■ Stated problem: Reproduce the lines of the entries below word for word, leaving out the pictures.

--- START Data supplied ---

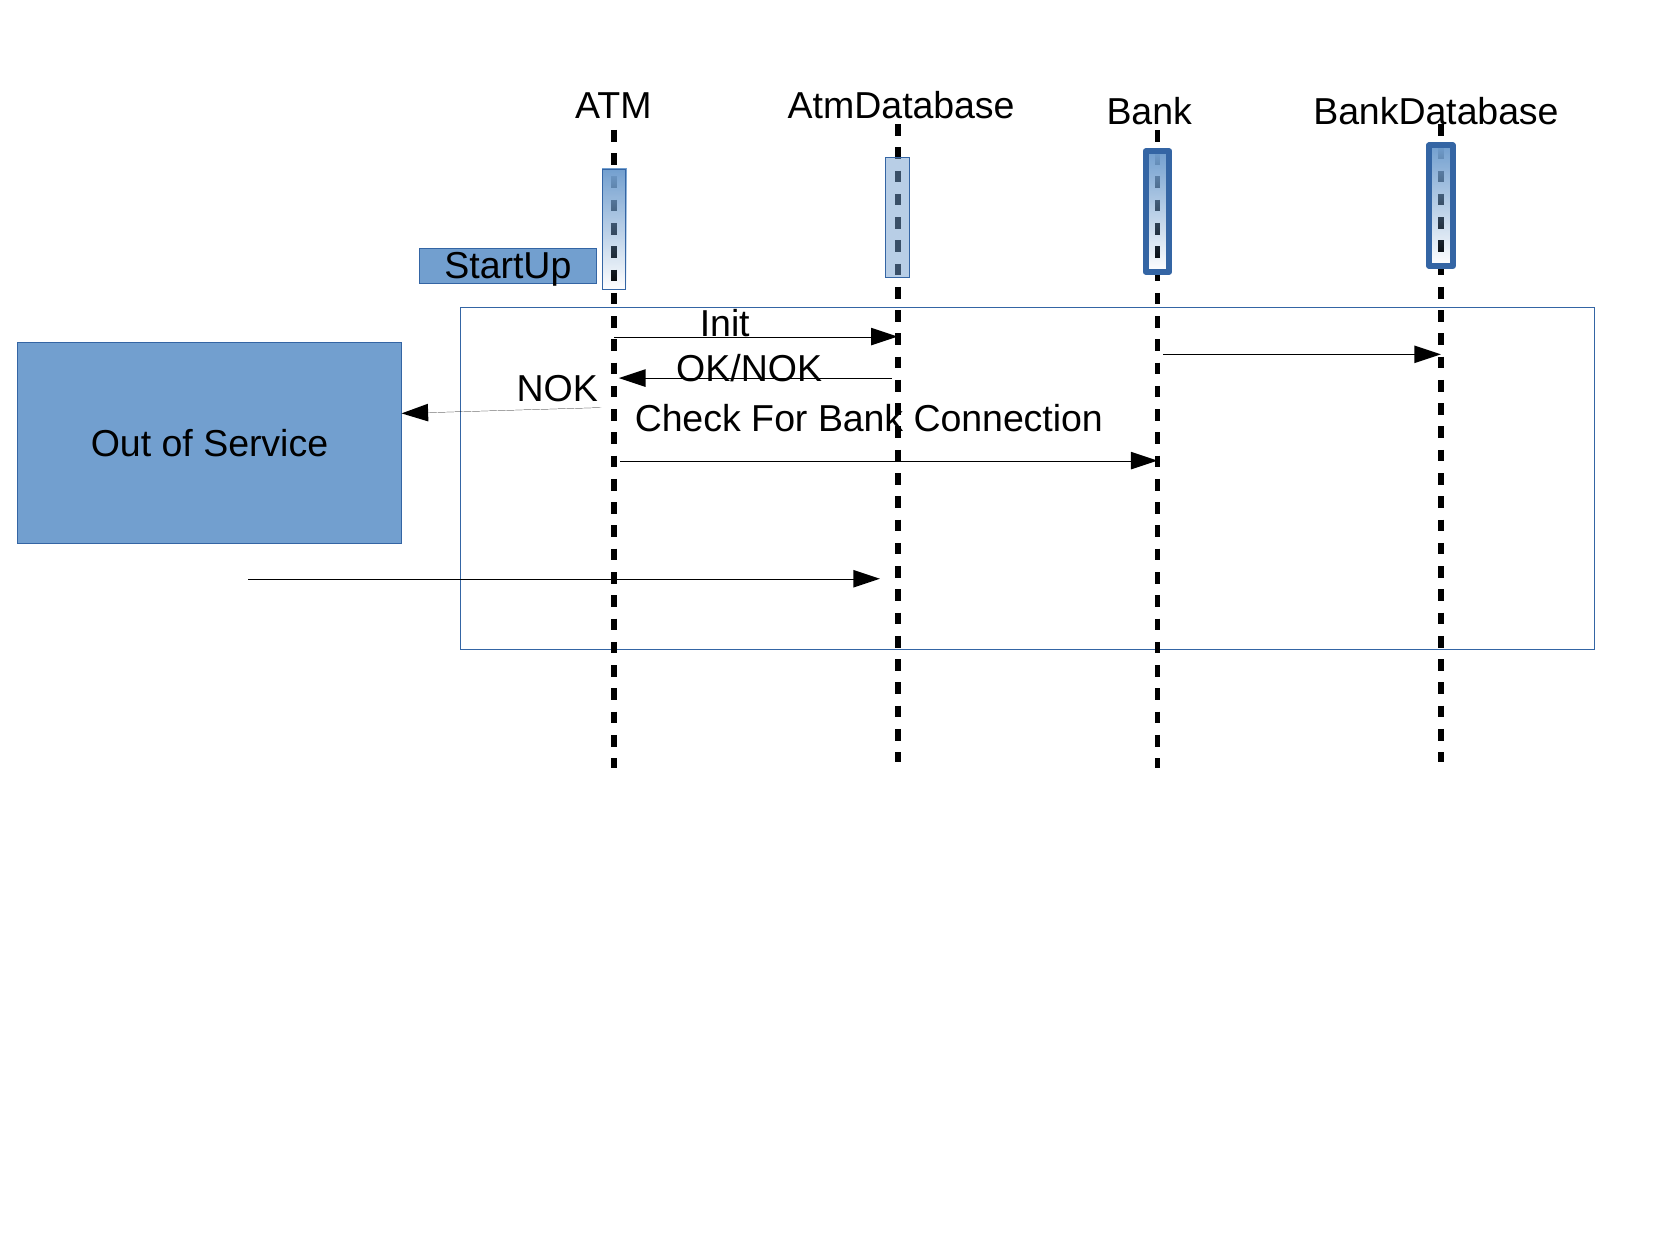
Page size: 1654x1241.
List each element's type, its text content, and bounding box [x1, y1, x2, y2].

text_box [1145, 151, 1170, 272]
text_box Bank [1039, 82, 1246, 140]
text_box StartUp [419, 248, 597, 284]
text_box Check For Bank Connection [620, 389, 1193, 447]
text_box Out of Service [17, 342, 402, 544]
text_box BankDatabase [1246, 82, 1613, 140]
text_box ATM [507, 76, 720, 134]
text_box Init [685, 295, 851, 340]
text_box [602, 169, 626, 290]
text_box StartUp [556, 260, 566, 276]
text_box [1429, 145, 1453, 266]
text_box OK/NOK [661, 340, 863, 389]
text_box AtmDatabase [720, 76, 1052, 134]
text_box [885, 157, 910, 278]
text_box NOK [501, 360, 626, 418]
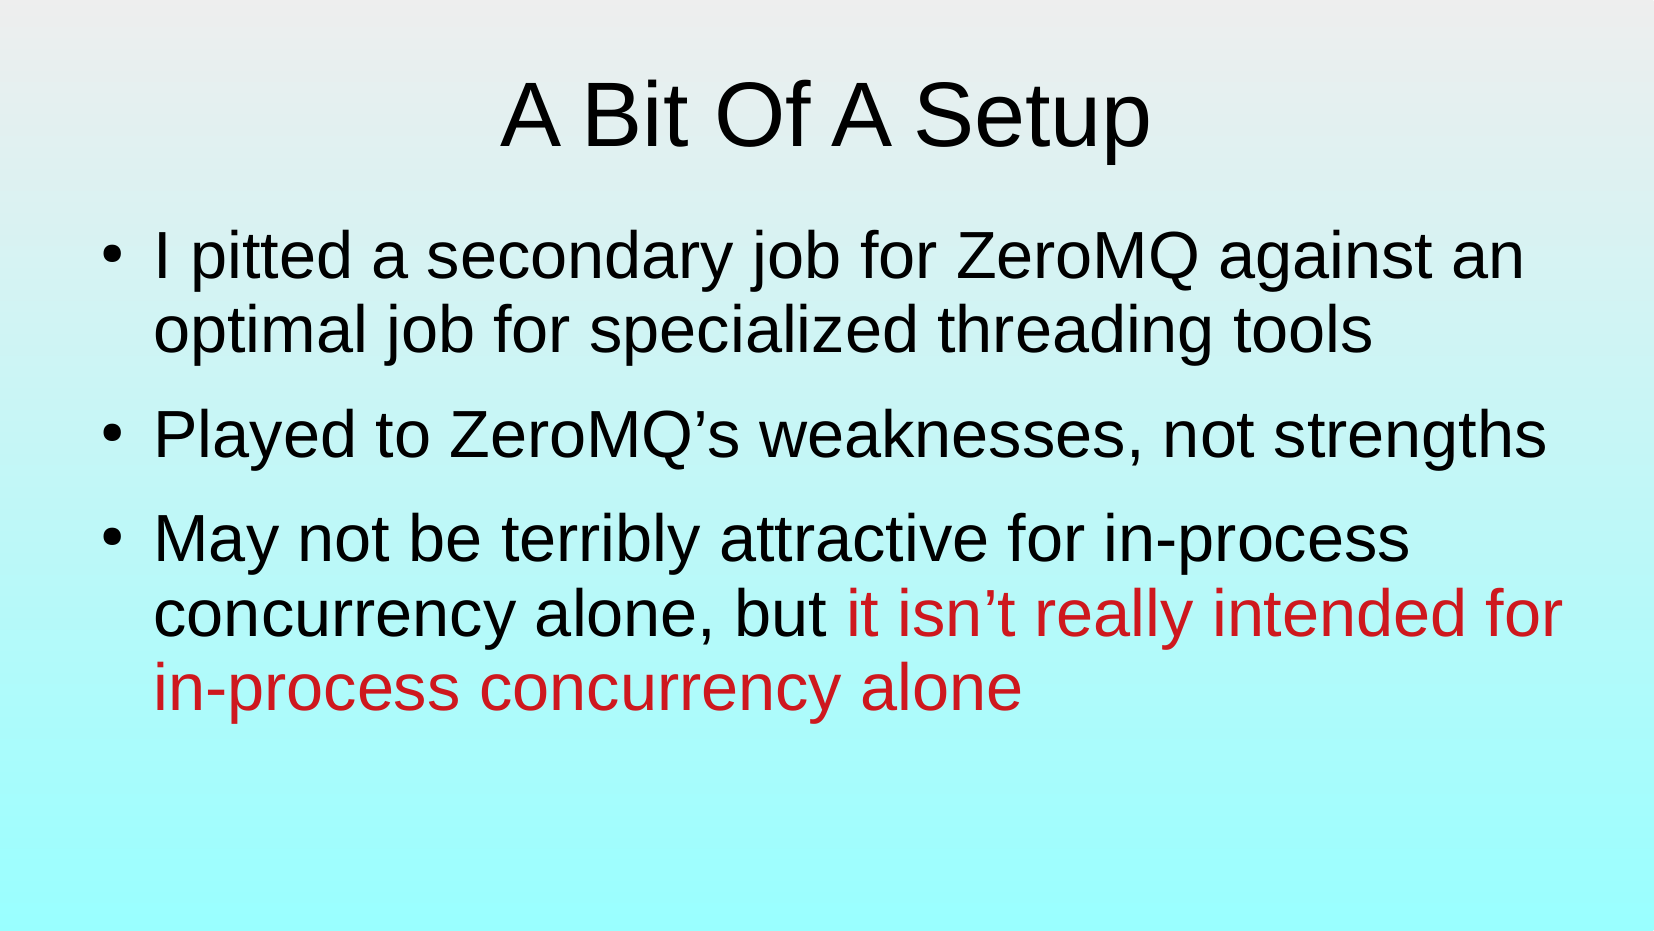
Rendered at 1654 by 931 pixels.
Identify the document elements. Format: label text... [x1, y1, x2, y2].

title A Bit Of A Setup [82, 37, 1571, 193]
list I pitted a secondary job for ZeroMQ against an optimal job for specialized threading tools Played to ZeroMQ’s weaknesses, not strengths May not be terribly attractive for in-process concurrency alone, but it isn’t really intended for in-process concurrency alone [82, 217, 1571, 758]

--- END Data supplied ---

■ Task solution:
Page size: 1654x1241.
List each element's type, its text content, and bounding box [x1, y1, x2, y2].

text_box [1145, 151, 1170, 272]
text_box Bank [1039, 82, 1246, 140]
text_box StartUp [419, 248, 597, 284]
text_box Check For Bank Connection [620, 389, 1193, 447]
text_box Out of Service [17, 342, 402, 544]
text_box BankDatabase [1246, 82, 1613, 140]
text_box ATM [507, 76, 720, 134]
text_box Init [685, 295, 851, 340]
text_box [602, 169, 626, 290]
text_box StartUp [556, 260, 566, 276]
text_box [1429, 145, 1453, 266]
text_box OK/NOK [661, 340, 863, 389]
text_box AtmDatabase [720, 76, 1052, 134]
text_box [885, 157, 910, 278]
text_box NOK [501, 360, 626, 418]
Rendered at 1654 by 931 pixels.
Identify the document elements. Format: label text... [x1, y1, x2, y2].

title A Bit Of A Setup [82, 37, 1571, 193]
list I pitted a secondary job for ZeroMQ against an optimal job for specialized threading tools Played to ZeroMQ’s weaknesses, not strengths May not be terribly attractive for in-process concurrency alone, but it isn’t really intended for in-process concurrency alone [82, 217, 1571, 758]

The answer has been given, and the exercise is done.